Exercise details ▸ Write the next part of the news piece about the new transmission line in Sturgeon Bay, picking up after its last sentence.

[Page excerpt]

Visitors to Door County may be jarred by the new welcome mat they find as they cross Sturgeon Bay’s Bayview Bridge.

Waiting for them along the Hwy 42/57 bypass is a new line of industrial, rust-colored transmission towers installed by the American Transmission Company (ATC).

The huge rust-colored power poles that rose along Highway 42/57 in Sturgeon Bay also raised a lot of questions this summer. The new line will double electrical capacity to Northern Door.

The new $25 million, 138,000 volt transmission line will connect the canal substation in Sturgeon Bay to the Dunn Road substation in the town of Sevastopol, When completed, it will double the capacity of the old 69,000 volt line that runs along the same corridor, shoring up electric service to Northern Door, said ATC Communications Consultant Jackie Olson.

The new infrastructure towers over the existing line.

“They’re built to that height to provide the proper clearance between the 69,000 volt line and the 138,000 volt line,” Olson said. She said the towers are designed to be less obtrusive on the landscape than the old 4-post, lattice-style steel towers that were once standard.

[/Page excerpt]
[Data provided]

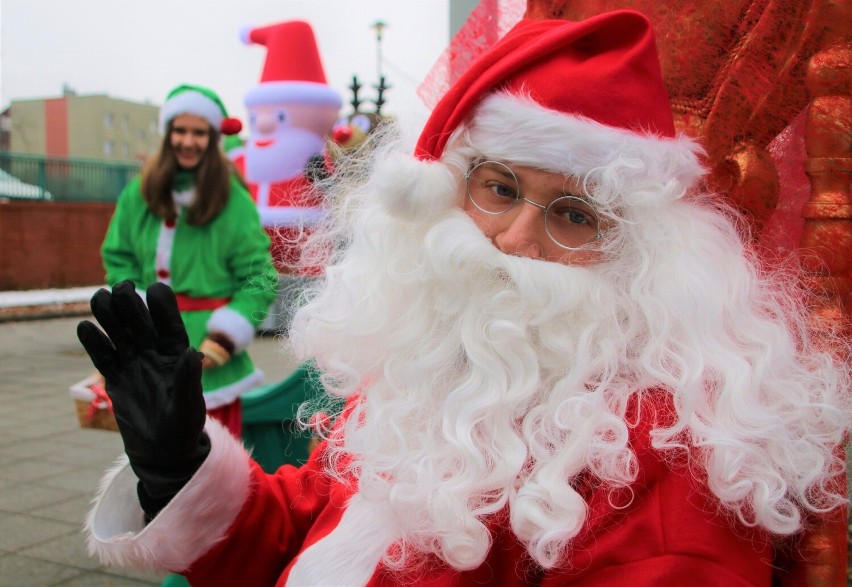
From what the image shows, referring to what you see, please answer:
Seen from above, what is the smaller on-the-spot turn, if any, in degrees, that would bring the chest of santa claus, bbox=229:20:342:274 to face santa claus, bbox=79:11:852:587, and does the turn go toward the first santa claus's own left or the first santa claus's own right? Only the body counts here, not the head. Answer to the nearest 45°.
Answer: approximately 45° to the first santa claus's own left

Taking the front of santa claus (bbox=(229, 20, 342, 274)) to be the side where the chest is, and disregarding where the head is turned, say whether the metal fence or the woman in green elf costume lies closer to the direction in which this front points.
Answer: the woman in green elf costume

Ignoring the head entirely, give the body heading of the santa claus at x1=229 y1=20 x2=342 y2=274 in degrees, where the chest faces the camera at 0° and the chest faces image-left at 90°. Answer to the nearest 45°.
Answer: approximately 45°

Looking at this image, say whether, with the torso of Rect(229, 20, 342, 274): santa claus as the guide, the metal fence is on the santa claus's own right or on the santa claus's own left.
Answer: on the santa claus's own right

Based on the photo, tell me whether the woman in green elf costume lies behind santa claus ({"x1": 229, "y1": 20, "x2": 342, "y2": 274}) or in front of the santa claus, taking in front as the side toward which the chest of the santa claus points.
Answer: in front

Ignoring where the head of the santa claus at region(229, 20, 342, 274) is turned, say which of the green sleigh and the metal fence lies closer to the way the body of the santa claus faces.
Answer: the green sleigh

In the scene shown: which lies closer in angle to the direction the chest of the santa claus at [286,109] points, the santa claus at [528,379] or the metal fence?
the santa claus
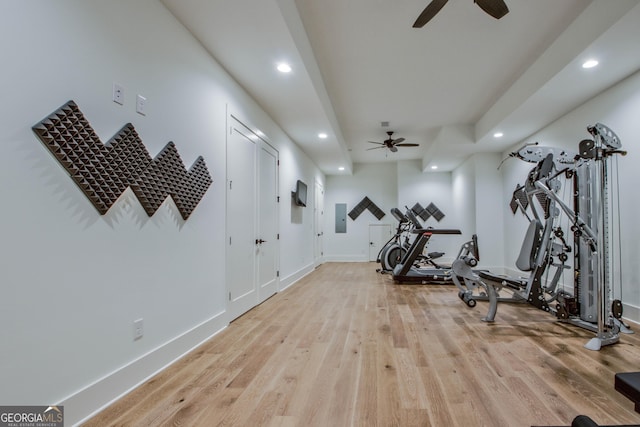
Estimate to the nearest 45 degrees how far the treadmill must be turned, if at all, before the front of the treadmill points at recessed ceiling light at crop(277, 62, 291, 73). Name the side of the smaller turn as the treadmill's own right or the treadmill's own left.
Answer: approximately 90° to the treadmill's own left

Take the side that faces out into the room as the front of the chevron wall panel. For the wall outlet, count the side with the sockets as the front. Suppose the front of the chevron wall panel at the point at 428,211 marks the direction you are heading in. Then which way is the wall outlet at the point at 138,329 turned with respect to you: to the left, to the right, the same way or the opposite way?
to the left

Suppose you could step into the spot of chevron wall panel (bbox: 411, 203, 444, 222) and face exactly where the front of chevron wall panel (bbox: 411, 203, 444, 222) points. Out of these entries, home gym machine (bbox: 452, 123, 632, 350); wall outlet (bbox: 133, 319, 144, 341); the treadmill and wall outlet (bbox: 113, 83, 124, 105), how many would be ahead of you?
4

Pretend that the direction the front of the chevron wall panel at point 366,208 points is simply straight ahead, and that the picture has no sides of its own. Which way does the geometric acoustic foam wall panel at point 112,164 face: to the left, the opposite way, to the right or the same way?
to the left

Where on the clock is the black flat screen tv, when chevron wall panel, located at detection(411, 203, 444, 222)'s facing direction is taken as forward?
The black flat screen tv is roughly at 1 o'clock from the chevron wall panel.

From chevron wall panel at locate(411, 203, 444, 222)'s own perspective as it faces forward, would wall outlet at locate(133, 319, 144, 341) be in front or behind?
in front

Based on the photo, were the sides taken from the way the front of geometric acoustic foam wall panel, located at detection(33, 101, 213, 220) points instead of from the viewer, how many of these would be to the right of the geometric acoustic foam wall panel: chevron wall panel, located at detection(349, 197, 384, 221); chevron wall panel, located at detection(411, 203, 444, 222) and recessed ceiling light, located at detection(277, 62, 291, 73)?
0

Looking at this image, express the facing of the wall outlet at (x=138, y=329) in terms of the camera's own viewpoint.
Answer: facing the viewer and to the right of the viewer

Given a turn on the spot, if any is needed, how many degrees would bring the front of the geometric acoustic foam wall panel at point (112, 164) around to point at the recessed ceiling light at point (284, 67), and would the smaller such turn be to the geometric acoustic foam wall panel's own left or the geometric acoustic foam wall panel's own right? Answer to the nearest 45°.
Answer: approximately 90° to the geometric acoustic foam wall panel's own left

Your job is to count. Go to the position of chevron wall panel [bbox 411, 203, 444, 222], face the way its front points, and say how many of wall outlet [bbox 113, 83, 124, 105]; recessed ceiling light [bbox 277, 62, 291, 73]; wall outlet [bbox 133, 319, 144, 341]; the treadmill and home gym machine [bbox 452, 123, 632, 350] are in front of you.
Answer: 5

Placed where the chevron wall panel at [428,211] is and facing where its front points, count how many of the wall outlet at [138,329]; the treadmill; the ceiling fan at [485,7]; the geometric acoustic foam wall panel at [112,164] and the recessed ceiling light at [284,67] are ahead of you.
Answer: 5

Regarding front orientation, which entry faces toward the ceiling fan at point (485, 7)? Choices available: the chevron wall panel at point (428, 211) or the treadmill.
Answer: the chevron wall panel

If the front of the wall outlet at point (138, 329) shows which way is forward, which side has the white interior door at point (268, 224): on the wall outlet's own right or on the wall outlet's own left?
on the wall outlet's own left

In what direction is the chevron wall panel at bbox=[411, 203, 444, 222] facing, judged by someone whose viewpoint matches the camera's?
facing the viewer

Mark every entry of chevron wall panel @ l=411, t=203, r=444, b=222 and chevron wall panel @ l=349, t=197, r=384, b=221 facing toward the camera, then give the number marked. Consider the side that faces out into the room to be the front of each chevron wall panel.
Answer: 2

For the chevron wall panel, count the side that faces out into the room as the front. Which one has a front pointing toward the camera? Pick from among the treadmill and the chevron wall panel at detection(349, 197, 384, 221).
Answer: the chevron wall panel

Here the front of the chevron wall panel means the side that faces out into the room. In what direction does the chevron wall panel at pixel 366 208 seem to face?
toward the camera
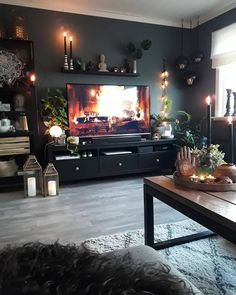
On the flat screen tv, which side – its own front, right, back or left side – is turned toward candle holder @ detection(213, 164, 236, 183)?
front

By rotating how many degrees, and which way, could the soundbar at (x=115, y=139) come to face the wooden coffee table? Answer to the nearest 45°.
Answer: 0° — it already faces it

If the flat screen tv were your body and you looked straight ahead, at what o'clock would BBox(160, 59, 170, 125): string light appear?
The string light is roughly at 8 o'clock from the flat screen tv.

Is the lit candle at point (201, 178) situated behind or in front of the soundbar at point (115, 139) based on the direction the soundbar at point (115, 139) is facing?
in front

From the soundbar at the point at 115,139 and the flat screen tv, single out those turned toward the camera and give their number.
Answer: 2

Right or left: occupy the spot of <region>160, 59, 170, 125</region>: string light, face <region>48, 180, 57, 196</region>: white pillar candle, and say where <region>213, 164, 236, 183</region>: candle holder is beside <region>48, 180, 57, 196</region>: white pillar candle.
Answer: left

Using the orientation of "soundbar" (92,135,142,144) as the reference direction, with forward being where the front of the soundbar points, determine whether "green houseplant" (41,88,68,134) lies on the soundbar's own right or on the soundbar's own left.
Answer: on the soundbar's own right

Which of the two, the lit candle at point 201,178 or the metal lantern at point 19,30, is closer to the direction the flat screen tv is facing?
the lit candle

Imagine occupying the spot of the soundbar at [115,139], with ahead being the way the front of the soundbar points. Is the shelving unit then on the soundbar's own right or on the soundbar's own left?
on the soundbar's own right

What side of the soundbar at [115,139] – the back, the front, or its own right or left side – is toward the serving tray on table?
front

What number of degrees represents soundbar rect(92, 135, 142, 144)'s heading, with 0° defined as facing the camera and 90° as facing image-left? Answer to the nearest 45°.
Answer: approximately 0°

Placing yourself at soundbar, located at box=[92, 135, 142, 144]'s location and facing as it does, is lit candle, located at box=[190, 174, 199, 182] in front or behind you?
in front

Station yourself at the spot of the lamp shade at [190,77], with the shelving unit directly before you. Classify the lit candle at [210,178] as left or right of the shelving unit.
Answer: left

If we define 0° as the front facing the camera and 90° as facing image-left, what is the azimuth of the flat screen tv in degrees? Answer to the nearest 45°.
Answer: approximately 0°
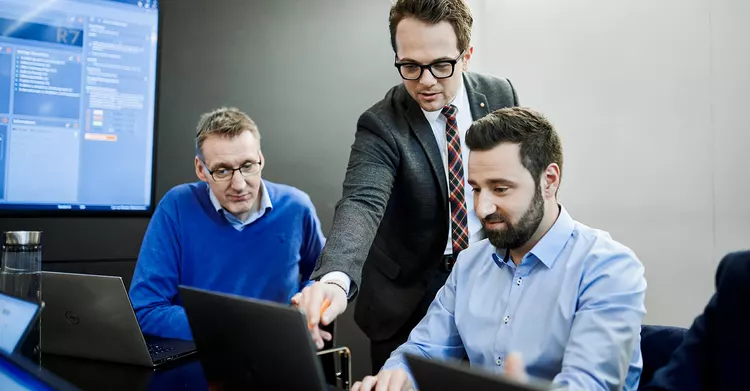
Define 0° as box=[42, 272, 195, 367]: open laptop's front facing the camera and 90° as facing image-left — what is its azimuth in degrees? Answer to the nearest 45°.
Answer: approximately 225°

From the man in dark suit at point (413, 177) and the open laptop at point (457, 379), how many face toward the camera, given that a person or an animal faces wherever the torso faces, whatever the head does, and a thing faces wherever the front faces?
1

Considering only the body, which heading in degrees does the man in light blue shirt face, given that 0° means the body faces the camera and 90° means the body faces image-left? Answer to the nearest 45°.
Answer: approximately 45°

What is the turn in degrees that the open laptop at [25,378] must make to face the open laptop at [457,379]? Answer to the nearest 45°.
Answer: approximately 90° to its left

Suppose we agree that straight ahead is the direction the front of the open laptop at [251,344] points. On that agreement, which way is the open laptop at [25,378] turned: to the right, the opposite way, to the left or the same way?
the opposite way

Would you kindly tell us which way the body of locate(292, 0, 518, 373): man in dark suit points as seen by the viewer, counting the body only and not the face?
toward the camera

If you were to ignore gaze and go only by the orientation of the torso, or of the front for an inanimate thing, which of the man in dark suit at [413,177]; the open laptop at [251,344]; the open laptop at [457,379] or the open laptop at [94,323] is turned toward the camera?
the man in dark suit

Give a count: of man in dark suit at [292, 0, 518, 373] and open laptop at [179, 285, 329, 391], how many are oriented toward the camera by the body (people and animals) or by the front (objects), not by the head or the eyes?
1

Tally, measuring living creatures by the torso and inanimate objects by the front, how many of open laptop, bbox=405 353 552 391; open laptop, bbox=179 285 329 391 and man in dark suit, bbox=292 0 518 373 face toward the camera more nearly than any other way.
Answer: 1

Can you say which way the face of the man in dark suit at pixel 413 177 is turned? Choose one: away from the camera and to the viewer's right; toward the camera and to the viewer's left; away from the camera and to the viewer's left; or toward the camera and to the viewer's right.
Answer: toward the camera and to the viewer's left

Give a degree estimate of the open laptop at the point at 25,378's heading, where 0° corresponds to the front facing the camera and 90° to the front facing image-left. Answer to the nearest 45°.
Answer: approximately 45°
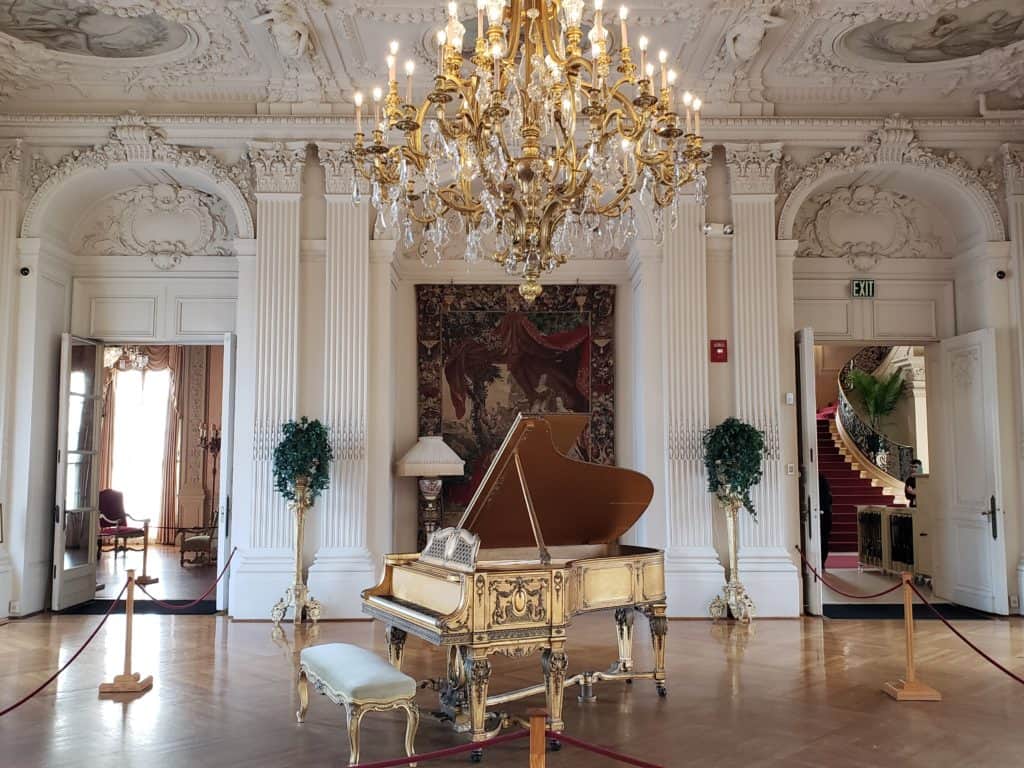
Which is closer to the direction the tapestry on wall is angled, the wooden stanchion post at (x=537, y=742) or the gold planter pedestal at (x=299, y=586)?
the wooden stanchion post

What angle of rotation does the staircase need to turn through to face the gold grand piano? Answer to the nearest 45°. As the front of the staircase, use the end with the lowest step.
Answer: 0° — it already faces it

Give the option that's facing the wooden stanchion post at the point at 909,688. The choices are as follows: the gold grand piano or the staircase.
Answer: the staircase

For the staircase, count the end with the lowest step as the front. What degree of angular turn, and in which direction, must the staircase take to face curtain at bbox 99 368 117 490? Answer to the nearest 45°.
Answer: approximately 90° to its right

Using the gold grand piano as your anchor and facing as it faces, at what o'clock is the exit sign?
The exit sign is roughly at 6 o'clock from the gold grand piano.

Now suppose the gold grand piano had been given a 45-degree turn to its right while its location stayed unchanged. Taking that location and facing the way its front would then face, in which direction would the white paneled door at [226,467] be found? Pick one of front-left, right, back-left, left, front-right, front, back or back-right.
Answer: front-right

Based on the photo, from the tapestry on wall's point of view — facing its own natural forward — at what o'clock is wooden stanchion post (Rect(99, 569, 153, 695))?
The wooden stanchion post is roughly at 1 o'clock from the tapestry on wall.

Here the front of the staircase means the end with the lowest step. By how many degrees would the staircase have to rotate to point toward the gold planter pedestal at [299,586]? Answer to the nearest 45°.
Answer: approximately 45° to its right

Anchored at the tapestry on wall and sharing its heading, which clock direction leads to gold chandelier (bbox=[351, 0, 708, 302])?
The gold chandelier is roughly at 12 o'clock from the tapestry on wall.

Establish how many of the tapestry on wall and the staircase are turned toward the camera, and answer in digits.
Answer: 2

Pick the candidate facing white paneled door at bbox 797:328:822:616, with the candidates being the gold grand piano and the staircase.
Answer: the staircase

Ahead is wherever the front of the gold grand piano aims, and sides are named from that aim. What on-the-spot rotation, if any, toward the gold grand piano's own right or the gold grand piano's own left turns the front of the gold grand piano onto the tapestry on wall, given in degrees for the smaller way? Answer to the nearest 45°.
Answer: approximately 135° to the gold grand piano's own right

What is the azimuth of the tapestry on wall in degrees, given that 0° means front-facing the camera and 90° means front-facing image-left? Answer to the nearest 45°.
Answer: approximately 0°

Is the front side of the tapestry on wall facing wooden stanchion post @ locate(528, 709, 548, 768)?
yes

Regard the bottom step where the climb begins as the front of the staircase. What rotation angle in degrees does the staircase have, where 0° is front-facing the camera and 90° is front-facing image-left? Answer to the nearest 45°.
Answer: approximately 0°

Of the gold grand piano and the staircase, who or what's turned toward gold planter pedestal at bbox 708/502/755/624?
the staircase

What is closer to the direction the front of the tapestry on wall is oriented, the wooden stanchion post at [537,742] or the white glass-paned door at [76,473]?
the wooden stanchion post
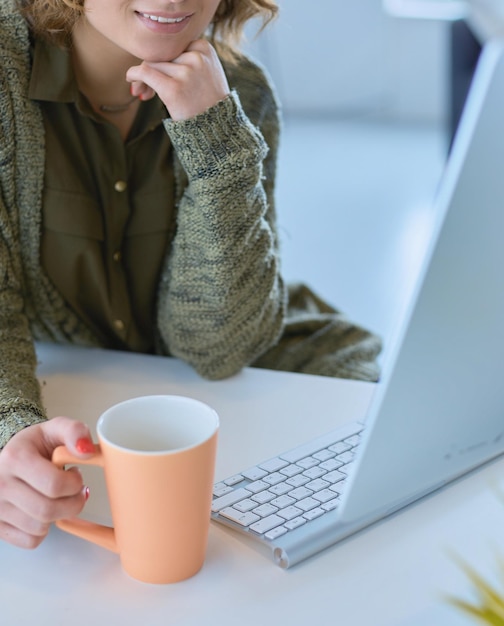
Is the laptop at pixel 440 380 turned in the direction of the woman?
yes

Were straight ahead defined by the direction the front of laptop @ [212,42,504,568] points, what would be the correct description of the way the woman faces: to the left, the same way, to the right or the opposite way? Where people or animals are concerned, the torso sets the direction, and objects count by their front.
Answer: the opposite way

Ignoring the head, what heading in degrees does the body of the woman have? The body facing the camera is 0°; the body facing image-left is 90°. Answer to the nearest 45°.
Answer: approximately 315°

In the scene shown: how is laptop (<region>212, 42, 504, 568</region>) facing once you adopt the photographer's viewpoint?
facing away from the viewer and to the left of the viewer
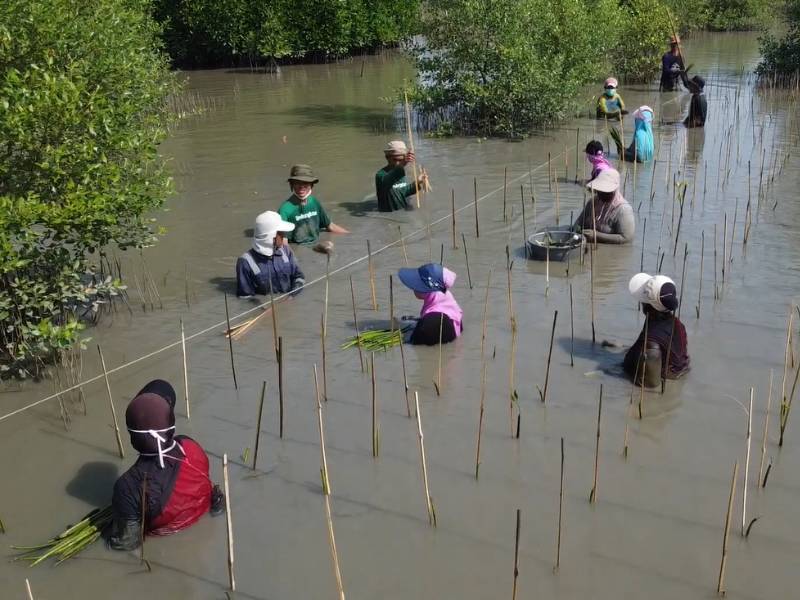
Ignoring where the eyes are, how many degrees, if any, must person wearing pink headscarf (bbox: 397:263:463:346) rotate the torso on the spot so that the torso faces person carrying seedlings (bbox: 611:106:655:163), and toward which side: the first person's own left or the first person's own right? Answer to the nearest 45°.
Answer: approximately 135° to the first person's own right

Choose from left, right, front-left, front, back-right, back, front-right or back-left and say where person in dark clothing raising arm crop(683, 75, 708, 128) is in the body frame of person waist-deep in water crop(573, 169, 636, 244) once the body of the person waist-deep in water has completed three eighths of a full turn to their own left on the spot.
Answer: left

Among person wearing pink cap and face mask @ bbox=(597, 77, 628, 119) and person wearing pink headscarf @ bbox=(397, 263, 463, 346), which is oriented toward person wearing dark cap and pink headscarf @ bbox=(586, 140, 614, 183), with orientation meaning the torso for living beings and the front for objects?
person wearing pink cap and face mask @ bbox=(597, 77, 628, 119)

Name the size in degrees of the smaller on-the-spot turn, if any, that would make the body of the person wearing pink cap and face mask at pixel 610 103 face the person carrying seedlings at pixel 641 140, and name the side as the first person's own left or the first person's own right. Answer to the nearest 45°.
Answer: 0° — they already face them

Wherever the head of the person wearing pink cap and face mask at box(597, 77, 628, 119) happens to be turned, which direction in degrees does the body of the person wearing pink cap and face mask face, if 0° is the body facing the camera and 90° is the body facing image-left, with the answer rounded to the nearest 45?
approximately 0°

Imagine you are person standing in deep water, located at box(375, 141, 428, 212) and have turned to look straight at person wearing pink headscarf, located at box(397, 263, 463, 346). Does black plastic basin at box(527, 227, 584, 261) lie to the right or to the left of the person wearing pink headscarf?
left

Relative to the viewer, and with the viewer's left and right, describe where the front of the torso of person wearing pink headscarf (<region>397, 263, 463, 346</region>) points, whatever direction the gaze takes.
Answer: facing to the left of the viewer

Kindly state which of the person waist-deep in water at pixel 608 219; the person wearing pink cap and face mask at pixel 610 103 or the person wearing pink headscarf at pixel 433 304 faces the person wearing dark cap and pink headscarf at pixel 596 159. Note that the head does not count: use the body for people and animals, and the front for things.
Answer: the person wearing pink cap and face mask at pixel 610 103

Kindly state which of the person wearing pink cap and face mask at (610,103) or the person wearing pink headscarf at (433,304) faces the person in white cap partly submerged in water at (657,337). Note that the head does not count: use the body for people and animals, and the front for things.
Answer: the person wearing pink cap and face mask

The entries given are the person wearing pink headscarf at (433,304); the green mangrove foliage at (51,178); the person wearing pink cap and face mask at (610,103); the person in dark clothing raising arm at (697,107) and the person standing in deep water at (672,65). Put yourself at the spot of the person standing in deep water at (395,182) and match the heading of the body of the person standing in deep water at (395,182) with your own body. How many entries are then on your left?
3

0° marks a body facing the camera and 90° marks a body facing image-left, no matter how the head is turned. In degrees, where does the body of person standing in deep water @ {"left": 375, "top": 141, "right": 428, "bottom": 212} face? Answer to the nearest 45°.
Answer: approximately 315°

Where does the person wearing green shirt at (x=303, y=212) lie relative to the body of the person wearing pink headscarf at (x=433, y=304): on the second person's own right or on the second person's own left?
on the second person's own right

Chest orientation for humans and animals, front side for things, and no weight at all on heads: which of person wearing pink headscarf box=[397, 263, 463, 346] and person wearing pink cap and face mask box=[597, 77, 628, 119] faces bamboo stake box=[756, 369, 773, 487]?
the person wearing pink cap and face mask

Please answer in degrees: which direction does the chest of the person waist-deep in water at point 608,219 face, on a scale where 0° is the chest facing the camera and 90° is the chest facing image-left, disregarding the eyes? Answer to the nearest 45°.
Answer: approximately 45°

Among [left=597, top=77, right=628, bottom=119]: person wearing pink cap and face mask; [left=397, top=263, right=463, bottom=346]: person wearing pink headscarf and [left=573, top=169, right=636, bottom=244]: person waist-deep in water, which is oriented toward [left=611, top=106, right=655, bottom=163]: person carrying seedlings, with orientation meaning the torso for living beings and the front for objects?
[left=597, top=77, right=628, bottom=119]: person wearing pink cap and face mask

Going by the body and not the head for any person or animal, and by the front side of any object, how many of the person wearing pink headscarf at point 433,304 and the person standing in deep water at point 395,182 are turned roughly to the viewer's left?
1
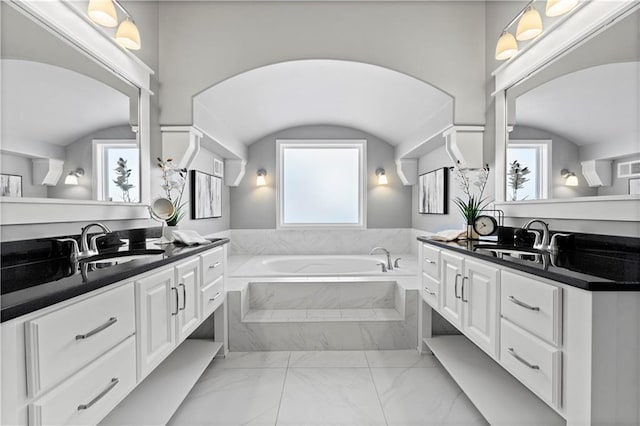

[/Data provided]

Your response ▸
“These are monopole, weatherized steel poles that don’t require painting,” she said. “They acquire a weathered look as they age. This tends to blend better into rural areas, and has less of a footprint on cropland.”

The project has been in the works since 2004, when electric use in Northern Door was growing at a faster rate than the rest of the state. The new line gained regulatory approval in 2010.

The company worked with Crossroads at Big Creek to combat invasive species and build an Osprey nesting platform on one of its towers. Olson said the project should be completed this winter, with land restoration work to continue in the spring of 2012.